Os jornalistas e os meios de comunicação se esforçam por distinguir de forma clara e fiável entre o conteúdo derivado da coleta física do mundo real (como fotografias e gravações de áudio e vídeo) e o conteúdo criado ou significativamente alterado com o auxílio de sistemas de IA. Eles devem priorizar o uso de imagens e gravações autênticas para representar acontecimentos reais. Os meios de comunicação devem evitar enganar o público no uso de sistemas de IA. Em particular, devem se abster de criar e utilizar conteúdos gerados por IA que imitem capturas e gravações do mundo real ou que representem de forma realista pessoas reais.

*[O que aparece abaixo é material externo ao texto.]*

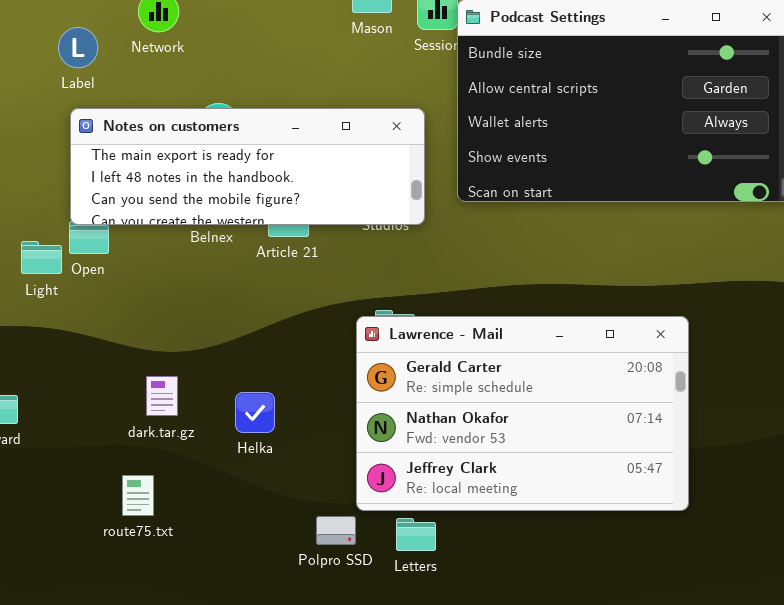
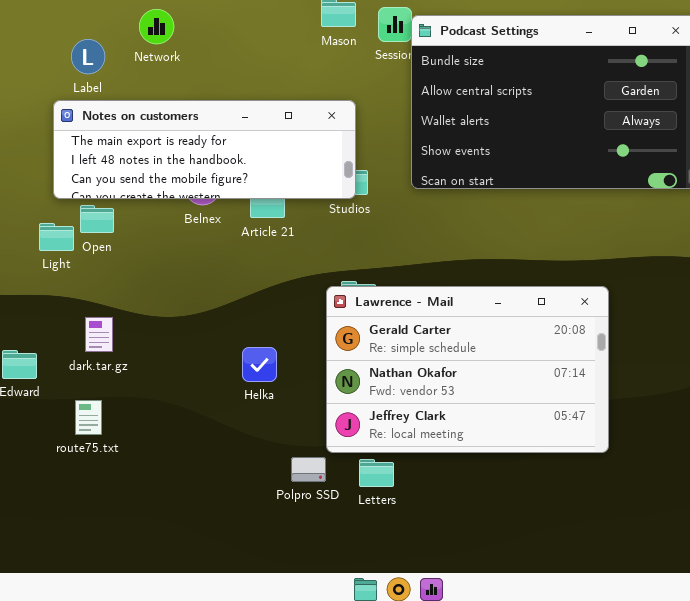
Notes on customers: [70,108,425,225] -> [53,100,356,199], moved
dark.tar.gz: [146,376,178,416] -> [85,317,113,352], moved
Helka: [235,392,275,433] -> [242,347,277,382], moved
route75.txt: [122,475,154,516] -> [75,400,102,435], moved

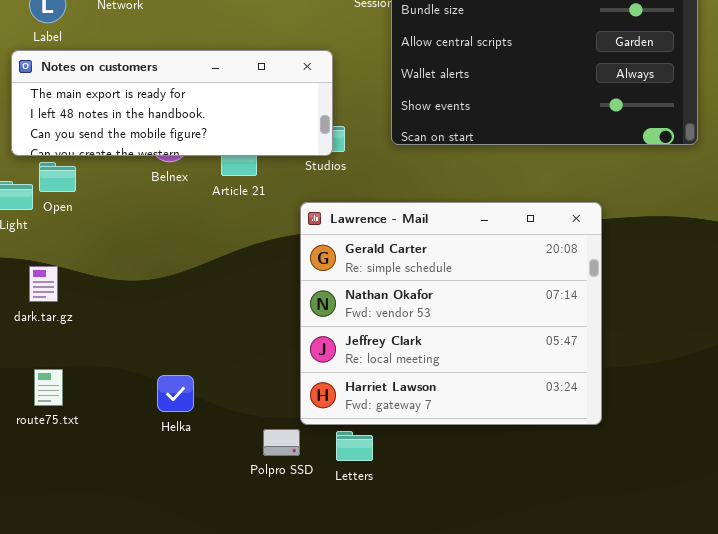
Lawrence - Mail: [326,286,609,453] -> [300,202,602,425], resized
dark.tar.gz: [85,317,113,352] -> [29,266,58,302], moved
Helka: [242,347,277,382] -> [157,375,194,412], moved

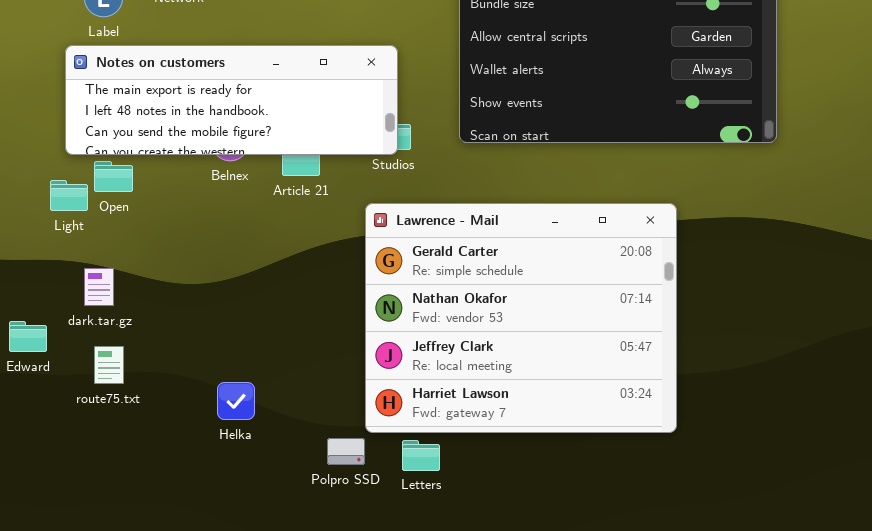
route75.txt: [34,369,63,406] -> [94,346,124,384], moved

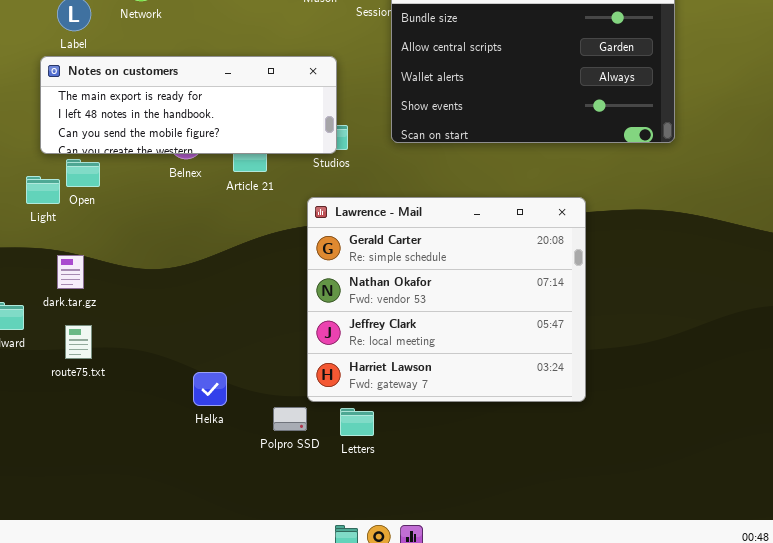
Helka: [217,382,255,420] -> [193,372,227,406], moved

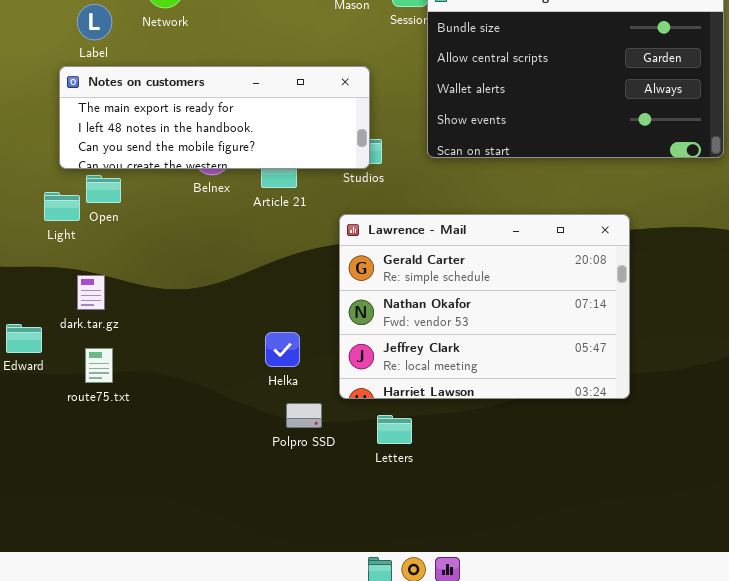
Lawrence - Mail: [307,197,586,402] -> [339,214,630,399], resized
Helka: [193,372,227,406] -> [265,332,300,367], moved
Polpro SSD: [273,407,307,431] -> [286,403,322,428], moved
Letters: [340,408,374,436] -> [377,415,412,444], moved

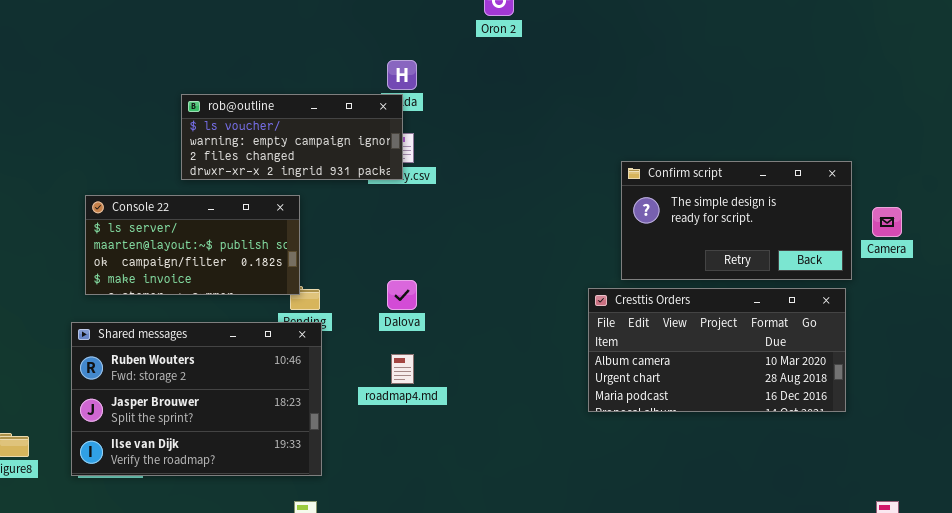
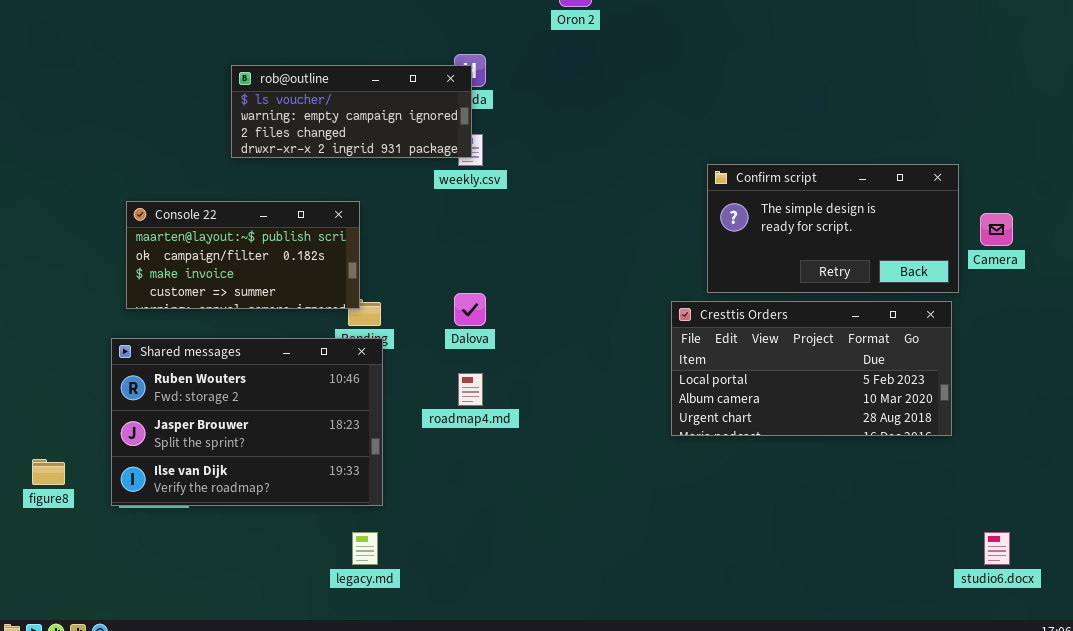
rob@outline: [181,94,403,180] -> [231,65,472,158], moved
Console 22: [85,195,300,295] -> [126,201,360,309], scrolled down 1 row
Cresttis Orders: [588,288,846,412] -> [671,301,952,436], scrolled up 1 row

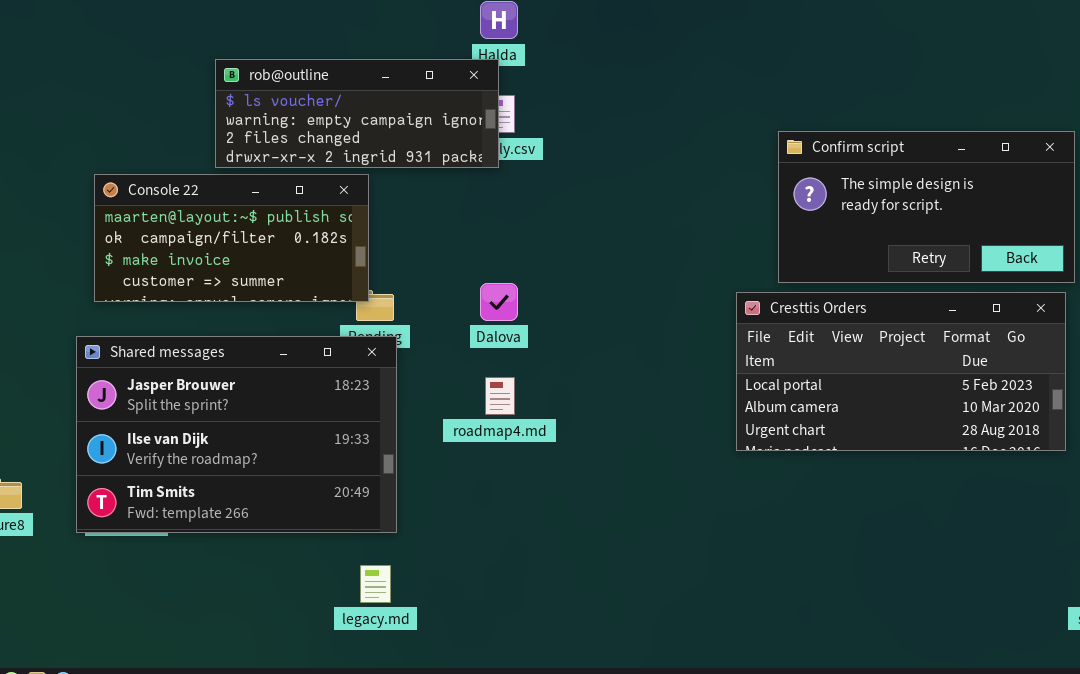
rob@outline: [231,65,472,158] -> [215,59,499,168], moved
Shared messages: [111,338,383,506] -> [76,336,397,533], scrolled down 1 row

8. A PERSONALIZAÇÃO E A RECOMENDAÇÃO DE CONTEÚDOS PELA IA PRESERVAM A DIVERSIDADE E A INTEGRIDADE DAS INFORMAÇÕES.
Nos meios de comunicação, a concepção e o uso de sistemas de IA para personalização e recomendação automática de conteúdos deve ser orientada pela ética jornalística. Esses sistemas devem respeitar a integridade da informação e promover um entendimento comum de fatos e pontos de vista relevantes. Devem destacar perspectivas diversas e diferenciadas sobre uma variedade de assuntos, promovendo a abertura de espírito e o diálogo democrático. O uso de tais sistemas deve ser transparente e os usuários devem, sempre que possível, poder desativá-los para garantir o acesso não filtrado ao conteúdo editorial.
JORNALISTAS, MEIOS DE COMUNICAÇÃO E GRUPOS DE APOIO AO JORNALISMO PARTICIPAM NA GOVERNANÇA
DA IA.
Como guardiões essenciais do direito à informação, os jornalistas, os meios de comunicação e os grupos de apoio ao jornalismo devem desempenhar um papel ativo na governança dos sistemas de IA. Eles devem ser incluídos em qualquer supervisão institucional global ou internacional da governança e regulação da IA.
Devem garantir que a governança da IA respeite os valores democráticos e que a diversidade dos povos e das culturas seja refletida no desenvolvimento da IA.
Jornalistas e meios de comunicação devem permanecer na vanguarda do conhecimento no campo da IA. Eles estão empenhados em examinar e relatar os impactos da IA com precisão, nuances e pensamento crítico. .
10. O JORNALISMO DEFENDE SEUS FUNDAMENTOS ÉTICOS E ECONÔMICOS NAS RELAÇÕES COM EMPRESAS
FORNECEDORAS DE IA.
O acesso aos conteúdos jornalísticos pelos sistemas de IA deve ser regido por acordos formais que garantam a sustentabilidade do jornalismo e preservem os interesses comuns a longo prazo dos meios de comunicação e dos jornalistas. Os proprietários de sistemas de IA devem creditar as fontes, respeitar os direitos de propriedade intelectual e fornecer uma compensação justa aos titulares dos direitos. Essa compensação deve ser repassada aos jornalistas através de uma remuneração justa. Os proprietários de sistemas de IA também são obrigados a manter um registo transparente e detalhado do conteúdo jornalístico usado para treinar e alimentar os seus sistemas. Os titulares de direitos devem condicionar a reutilização do seu conteúdo ao respeito pela integridade da informação e pelos princípios fundamentais da ética jornalística. Eles fazem um apelo coletivo para que os sistemas de IA sejam concebidos e usados de forma a garantir informações de alta qualidade, pluralistas e confiáveis.”